**Assignment**. Extract every line below that contains the word "they", copying each line in full.

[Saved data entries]

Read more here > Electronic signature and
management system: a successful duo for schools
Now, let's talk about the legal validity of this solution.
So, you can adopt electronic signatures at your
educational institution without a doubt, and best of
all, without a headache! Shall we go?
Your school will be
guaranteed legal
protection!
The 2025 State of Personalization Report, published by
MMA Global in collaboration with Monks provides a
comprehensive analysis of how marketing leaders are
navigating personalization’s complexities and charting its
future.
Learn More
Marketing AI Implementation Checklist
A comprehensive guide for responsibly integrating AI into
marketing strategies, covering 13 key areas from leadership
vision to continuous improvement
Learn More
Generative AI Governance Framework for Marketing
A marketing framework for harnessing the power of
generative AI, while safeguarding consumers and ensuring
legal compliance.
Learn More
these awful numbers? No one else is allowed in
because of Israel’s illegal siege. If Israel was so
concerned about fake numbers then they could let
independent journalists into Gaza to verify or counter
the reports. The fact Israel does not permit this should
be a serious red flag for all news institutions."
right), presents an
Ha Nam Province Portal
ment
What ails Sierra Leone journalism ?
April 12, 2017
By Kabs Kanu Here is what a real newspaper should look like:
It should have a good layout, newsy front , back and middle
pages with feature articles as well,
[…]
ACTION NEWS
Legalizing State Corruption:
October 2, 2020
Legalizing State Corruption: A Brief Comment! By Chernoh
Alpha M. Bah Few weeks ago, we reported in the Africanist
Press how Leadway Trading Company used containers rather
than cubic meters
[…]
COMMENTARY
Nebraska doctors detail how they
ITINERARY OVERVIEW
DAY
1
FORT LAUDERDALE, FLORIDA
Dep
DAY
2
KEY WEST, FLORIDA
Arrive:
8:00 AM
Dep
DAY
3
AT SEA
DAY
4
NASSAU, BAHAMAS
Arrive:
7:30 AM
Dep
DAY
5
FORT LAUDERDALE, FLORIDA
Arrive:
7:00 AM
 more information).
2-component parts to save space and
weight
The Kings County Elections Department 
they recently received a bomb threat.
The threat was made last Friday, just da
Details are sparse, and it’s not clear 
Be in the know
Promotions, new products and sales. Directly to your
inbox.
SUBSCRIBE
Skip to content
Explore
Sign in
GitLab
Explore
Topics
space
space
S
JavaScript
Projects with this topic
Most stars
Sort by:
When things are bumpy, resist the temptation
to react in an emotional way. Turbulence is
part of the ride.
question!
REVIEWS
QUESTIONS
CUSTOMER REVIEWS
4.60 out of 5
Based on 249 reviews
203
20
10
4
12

**Solution below**.
concerned about fake numbers then they could let
Nebraska doctors detail how they
they recently received a bomb threat.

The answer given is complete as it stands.